This dissertation deals with the prediction of volume changes in unsaturated soils. First, the theoretical density and compressibility relationships of air-water mixtures are developed. Throughout the testing program, experimental evidence was obtained which confirms the compressibility equation.

Four pieces of apparatus were developed to test unsaturated soils. Two employed modified Anteus oedometers for one-dimensional conditions. The other two allowed isotropic volume change testing conditions in modified triaxial cells. The diffusion of air through the water in the high air entry disc was an impertant design consideration. A new diffused air volume indicator was built to measure and correct the water volume change for the diffused air volume change.

The unsaturated soil is considered as a four phase system;​ two solid phases that come to equilibrium under the application of stresses (i.e., soil particles and contractile skin) and two fluid phases that flow under the application of stresses (i.e., air and water).

--- --- ---

**TASK SET**
1. Write out the passage on unsaturated soils word for word, starting at "This dissertation deals" and ending at "air volume change.".
2. Continue the unsaturated soils abstract from its last sentence.

**INFORMATION PROVIDED**
--- --- ---

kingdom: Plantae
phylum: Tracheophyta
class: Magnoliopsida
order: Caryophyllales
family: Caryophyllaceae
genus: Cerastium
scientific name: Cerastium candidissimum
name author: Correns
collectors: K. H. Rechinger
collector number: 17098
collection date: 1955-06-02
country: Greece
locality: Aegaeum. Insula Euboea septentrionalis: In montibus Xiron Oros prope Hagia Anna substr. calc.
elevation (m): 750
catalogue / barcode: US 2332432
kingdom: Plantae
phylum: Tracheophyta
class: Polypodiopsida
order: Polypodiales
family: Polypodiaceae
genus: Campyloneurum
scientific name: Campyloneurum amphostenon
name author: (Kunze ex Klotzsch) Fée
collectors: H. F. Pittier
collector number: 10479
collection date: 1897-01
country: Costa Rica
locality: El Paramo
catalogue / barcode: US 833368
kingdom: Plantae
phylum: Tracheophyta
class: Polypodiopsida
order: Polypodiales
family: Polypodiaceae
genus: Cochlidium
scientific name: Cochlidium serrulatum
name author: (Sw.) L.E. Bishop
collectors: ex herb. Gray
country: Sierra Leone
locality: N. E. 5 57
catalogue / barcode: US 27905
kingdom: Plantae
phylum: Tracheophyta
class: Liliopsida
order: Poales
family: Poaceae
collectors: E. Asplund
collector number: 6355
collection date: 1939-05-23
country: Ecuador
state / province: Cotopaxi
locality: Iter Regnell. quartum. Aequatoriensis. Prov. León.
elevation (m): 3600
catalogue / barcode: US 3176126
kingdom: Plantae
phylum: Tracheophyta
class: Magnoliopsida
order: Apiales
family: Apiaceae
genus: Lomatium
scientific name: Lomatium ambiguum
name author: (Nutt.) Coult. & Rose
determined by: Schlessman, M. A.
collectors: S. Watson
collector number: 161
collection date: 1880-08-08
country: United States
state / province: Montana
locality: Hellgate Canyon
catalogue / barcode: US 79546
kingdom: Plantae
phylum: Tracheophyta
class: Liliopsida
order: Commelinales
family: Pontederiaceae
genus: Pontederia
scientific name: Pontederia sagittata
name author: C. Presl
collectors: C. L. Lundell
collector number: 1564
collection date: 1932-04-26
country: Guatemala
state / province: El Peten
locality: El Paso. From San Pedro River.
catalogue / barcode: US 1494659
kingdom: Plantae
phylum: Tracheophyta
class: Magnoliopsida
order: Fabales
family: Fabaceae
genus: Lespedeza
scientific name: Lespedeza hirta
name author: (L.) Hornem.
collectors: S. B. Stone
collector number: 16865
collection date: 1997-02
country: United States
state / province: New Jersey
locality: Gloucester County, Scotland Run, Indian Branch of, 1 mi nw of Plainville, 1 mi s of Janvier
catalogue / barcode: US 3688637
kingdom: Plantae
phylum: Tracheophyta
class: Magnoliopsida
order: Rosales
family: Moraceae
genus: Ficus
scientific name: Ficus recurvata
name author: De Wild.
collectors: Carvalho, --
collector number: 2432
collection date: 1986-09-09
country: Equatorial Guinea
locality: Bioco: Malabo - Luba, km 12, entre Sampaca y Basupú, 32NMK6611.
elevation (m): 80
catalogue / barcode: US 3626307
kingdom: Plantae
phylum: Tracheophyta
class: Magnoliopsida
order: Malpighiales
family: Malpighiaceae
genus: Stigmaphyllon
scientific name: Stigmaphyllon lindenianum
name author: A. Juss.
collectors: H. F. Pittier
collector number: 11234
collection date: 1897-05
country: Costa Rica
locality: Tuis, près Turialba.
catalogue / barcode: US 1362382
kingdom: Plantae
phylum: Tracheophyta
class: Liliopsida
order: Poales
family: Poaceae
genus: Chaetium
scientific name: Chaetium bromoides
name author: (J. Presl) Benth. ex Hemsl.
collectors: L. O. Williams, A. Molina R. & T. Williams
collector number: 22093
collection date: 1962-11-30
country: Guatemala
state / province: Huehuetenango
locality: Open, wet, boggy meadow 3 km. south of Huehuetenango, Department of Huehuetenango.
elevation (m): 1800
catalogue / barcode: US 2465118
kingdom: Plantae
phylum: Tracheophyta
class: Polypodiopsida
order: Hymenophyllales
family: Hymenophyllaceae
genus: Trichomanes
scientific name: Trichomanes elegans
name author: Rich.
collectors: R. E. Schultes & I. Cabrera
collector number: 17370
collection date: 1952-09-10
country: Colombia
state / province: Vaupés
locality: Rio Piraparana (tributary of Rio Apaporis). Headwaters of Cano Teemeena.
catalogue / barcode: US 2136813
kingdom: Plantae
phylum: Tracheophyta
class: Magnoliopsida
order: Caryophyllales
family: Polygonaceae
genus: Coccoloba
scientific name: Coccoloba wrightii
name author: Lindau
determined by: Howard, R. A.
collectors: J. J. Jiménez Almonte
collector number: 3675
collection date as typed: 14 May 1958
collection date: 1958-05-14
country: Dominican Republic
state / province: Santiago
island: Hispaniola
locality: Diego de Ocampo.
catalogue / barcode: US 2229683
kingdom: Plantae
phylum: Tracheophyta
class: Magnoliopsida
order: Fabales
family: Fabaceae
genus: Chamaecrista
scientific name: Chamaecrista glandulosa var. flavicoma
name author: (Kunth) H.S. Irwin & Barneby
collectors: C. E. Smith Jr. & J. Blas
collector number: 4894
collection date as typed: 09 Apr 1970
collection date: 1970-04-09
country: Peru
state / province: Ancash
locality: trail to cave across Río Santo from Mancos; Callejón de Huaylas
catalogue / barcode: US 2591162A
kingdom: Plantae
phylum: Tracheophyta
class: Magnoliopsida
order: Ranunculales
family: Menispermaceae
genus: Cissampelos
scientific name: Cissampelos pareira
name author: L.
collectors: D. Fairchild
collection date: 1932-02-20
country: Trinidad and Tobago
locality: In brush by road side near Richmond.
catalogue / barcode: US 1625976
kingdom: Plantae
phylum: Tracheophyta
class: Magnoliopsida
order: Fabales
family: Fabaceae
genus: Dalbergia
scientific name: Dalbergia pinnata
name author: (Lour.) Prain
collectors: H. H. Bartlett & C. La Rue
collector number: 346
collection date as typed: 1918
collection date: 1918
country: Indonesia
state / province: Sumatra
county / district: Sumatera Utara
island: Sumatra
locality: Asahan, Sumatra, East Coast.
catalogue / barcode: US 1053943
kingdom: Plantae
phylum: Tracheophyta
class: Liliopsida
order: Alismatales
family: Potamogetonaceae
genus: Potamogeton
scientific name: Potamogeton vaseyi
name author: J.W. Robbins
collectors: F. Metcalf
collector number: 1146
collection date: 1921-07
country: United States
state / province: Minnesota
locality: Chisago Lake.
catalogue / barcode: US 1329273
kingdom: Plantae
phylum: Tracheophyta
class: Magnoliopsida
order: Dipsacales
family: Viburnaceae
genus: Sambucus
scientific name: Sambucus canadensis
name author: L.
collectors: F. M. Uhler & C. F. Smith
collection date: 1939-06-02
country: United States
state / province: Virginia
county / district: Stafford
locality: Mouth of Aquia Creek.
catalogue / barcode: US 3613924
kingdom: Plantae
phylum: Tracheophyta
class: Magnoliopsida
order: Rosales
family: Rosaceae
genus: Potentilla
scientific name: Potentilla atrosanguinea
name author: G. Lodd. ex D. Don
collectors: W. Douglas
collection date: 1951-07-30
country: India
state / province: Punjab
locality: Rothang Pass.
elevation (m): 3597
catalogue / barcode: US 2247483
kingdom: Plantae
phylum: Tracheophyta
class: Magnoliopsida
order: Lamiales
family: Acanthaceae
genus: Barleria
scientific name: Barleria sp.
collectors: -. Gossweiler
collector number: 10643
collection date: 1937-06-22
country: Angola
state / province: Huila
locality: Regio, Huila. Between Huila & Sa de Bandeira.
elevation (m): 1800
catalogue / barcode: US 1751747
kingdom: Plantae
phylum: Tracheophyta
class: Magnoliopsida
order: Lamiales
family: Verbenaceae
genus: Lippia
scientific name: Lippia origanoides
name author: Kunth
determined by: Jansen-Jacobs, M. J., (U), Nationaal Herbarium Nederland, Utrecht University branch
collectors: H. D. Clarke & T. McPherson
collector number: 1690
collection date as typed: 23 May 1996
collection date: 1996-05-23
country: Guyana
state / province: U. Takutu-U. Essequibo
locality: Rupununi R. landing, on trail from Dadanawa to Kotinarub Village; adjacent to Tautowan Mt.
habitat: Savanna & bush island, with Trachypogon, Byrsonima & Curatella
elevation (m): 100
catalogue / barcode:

--- --- ---

**SOLVED TASKS**
1.
This dissertation deals with the prediction of volume changes in unsaturated soils. First, the theoretical density and compressibility relationships of air-water mixtures are developed. Throughout the testing program, experimental evidence was obtained which confirms the compressibility equation.

Four pieces of apparatus were developed to test unsaturated soils. Two employed modified Anteus oedometers for one-dimensional conditions. The other two allowed isotropic volume change testing conditions in modified triaxial cells. The diffusion of air through the water in the high air entry disc was an impertant design consideration. A new diffused air volume indicator was built to measure and correct the water volume change for the diffused air volume change.

2.
Each phase is considered as a continuum with an independent force equilibrim equation. Two independent stress state tensors are extracted from the equilibrium equations. The stress state variables are verified experimentally by means of null tests, for soils with varying degrees of saturation. They are verified to within 1 part of volume change per 10,000 parts of volume.

Independent displacement fields are written for each phase of an unsaturated soil. Unifying the deformations is the continuity requirement that states that the sum of the volumetric deformations of each phase is equal to the volumetric deformation of the overall element.

A constitutive relationship for the soil structure and the contractile skin is developed. These two equations link the stress and deformation state variables and allow the evaluation of all volumeweight soil properties. The uniqueness of the proposed constitutive relationship was proven for small deviations from a stress point. The experimental results show a correlation coefficient for the predicted versus measured volume changes which is in excess of the critical correlation coefficient for a 1 percent level of significance.

Hysteresis destroys the uniqueness of the constitutive surfaces and is the result of a reversal in the direction of deformation of either the soil structure or the contractile skin.

A one-dimensional volume change analysis for an unsaturated soil is presented. All volume-weight soil property changes, in response to stress changes, can be predicted provided the constitutive equation soil parameters are known.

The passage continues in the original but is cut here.